REG_2023_2124 · mit Vorschriften für die Fischerei im Übereinkommensgebiet der Allgemeinen Kommission für die Fischerei im Mittelmeer (GFCM) (Neufassung)

(1)Im Sinne dieses Artikels ist die Referenzfangkapazität für kleine pelagische Bestände die Kapazität, die auf der Grundlage der übermittelten Listen von Fischereifahrzeugen der betreffenden Mitgliedstaaten festgelegt wurde. Diese Listen enthalten alle Fischereifahrzeuge mit Schleppnetzen, Ringwaden oder sonstigen Arten von Umschließungsnetzen ohne Schließleine, die im Jahr 2014 im Rahmen dieses Abschnitts aktiv gefischt haben.
(2)Fischereifahrzeuge mit Schleppnetzen und Ringwaden werden ungeachtet der Länge über alles des betreffenden Schiffs als gezielt auf kleine pelagische Bestände fischend eingestuft, wenn Sardinen und Sardellen mindestens 50 % des Fangs (in Lebendgewicht) ausmachen.

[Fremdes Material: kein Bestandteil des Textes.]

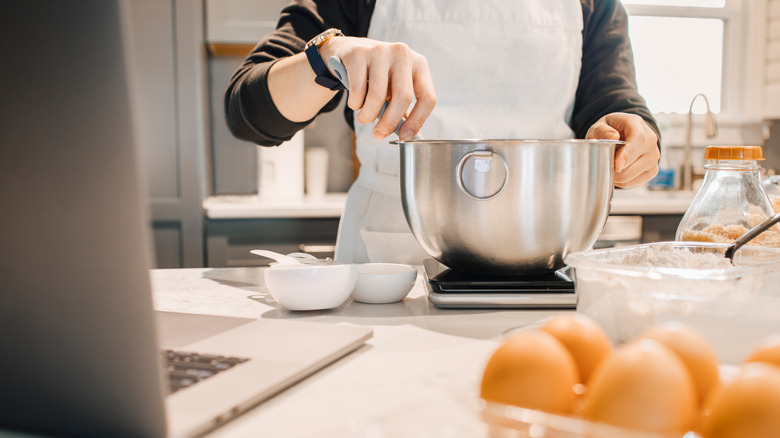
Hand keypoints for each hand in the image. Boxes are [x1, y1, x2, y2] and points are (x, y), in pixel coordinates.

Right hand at [319, 37, 435, 140]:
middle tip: (379, 134)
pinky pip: (358, 90)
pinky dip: (355, 104)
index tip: (405, 137)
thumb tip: (412, 136)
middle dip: (389, 123)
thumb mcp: (396, 88)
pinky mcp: (359, 54)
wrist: (352, 51)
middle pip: (403, 97)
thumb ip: (406, 111)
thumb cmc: (379, 75)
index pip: (427, 97)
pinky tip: (355, 103)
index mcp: (419, 64)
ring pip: (378, 96)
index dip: (417, 121)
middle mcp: (403, 54)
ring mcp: (380, 51)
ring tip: (364, 118)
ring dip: (368, 115)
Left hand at [586, 112, 659, 187]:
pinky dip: (622, 182)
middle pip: (633, 162)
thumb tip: (613, 137)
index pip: (637, 140)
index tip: (616, 166)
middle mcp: (650, 141)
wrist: (624, 135)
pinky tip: (617, 172)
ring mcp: (654, 156)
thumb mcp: (600, 125)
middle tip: (603, 163)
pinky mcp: (652, 170)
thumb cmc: (610, 130)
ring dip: (616, 176)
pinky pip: (634, 182)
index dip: (627, 155)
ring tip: (610, 167)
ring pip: (631, 175)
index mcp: (637, 125)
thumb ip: (602, 130)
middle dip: (613, 168)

(3)Die Mitgliedstaaten stellen sicher, dass die Gesamtflottenkapazität der Fischereifahrzeuge mit Schleppnetzen oder Ringwaden, die im Rahmen dieses Abschnitts aktiv fischen, wie im nationalen Flottenregister und im CFR verzeichnet, die Referenzfangkapazität gemäß Anhang XII Tabelle B zu keinem Zeitpunkt überschreitet.
(4)Absatz 3 gilt nicht für die nationalen Flotten von weniger als zehn Ringwadenfängern oder pelagischen Trawlern, die gezielt kleine pelagische Bestände befischen. In solchen Fällen darf die Kapazität der aktiven Flotten um nicht mehr als 50 % in Bezug auf die Anzahl der Schiffe, die BRZ und die kW-Leistung steigen.
(5)Die Mitgliedstaaten stellen sicher, dass Fischereifahrzeuge, die im Sinne von Absatz 2 mit Schleppnetzen und Ringwaden auf kleine pelagische Bestände fischen, nicht an mehr als 20 Fangtagen pro Monat und nicht an mehr als 180 Fangtagen pro Jahr fischen.
(6)Nicht in der Liste der zugelassenen Fischereifahrzeuge nach Absatz 1 des vorliegenden Artikels aufgeführte Fischereifahrzeuge dürfen nicht auf Sardinen oder Sardellen oder beide Arten fischen oder dürfen, abweichend von Artikel 15 Absatz 1 der Verordnung (EU) Nr. 1380/2013, nicht mehr als 20 % Sardinen oder 20 % Sardellen bzw. nicht mehr als 20 % insgesamt an Sardinen und Sardellen an Bord behalten oder anlanden, wenn sie eine Fangreise in den GSA 17 und/oder 18 durchführen.
(7)Die Mitgliedstaaten teilen der Kommission jede weitere Aufnahme in die Liste der zugelassenen Fischereifahrzeuge nach Absatz 1, jede Streichung aus dieser Liste oder jede Änderung der Liste mit, sobald eine solche Aufnahme, Streichung oder Änderung stattfindet. Diese Änderungen berühren nicht die Referenzfangkapazität nach Absatz 1. Die Kommission übermittelt diese Angaben bis zum 31. Januar jeden Jahres an das GFCM-Sekretariat.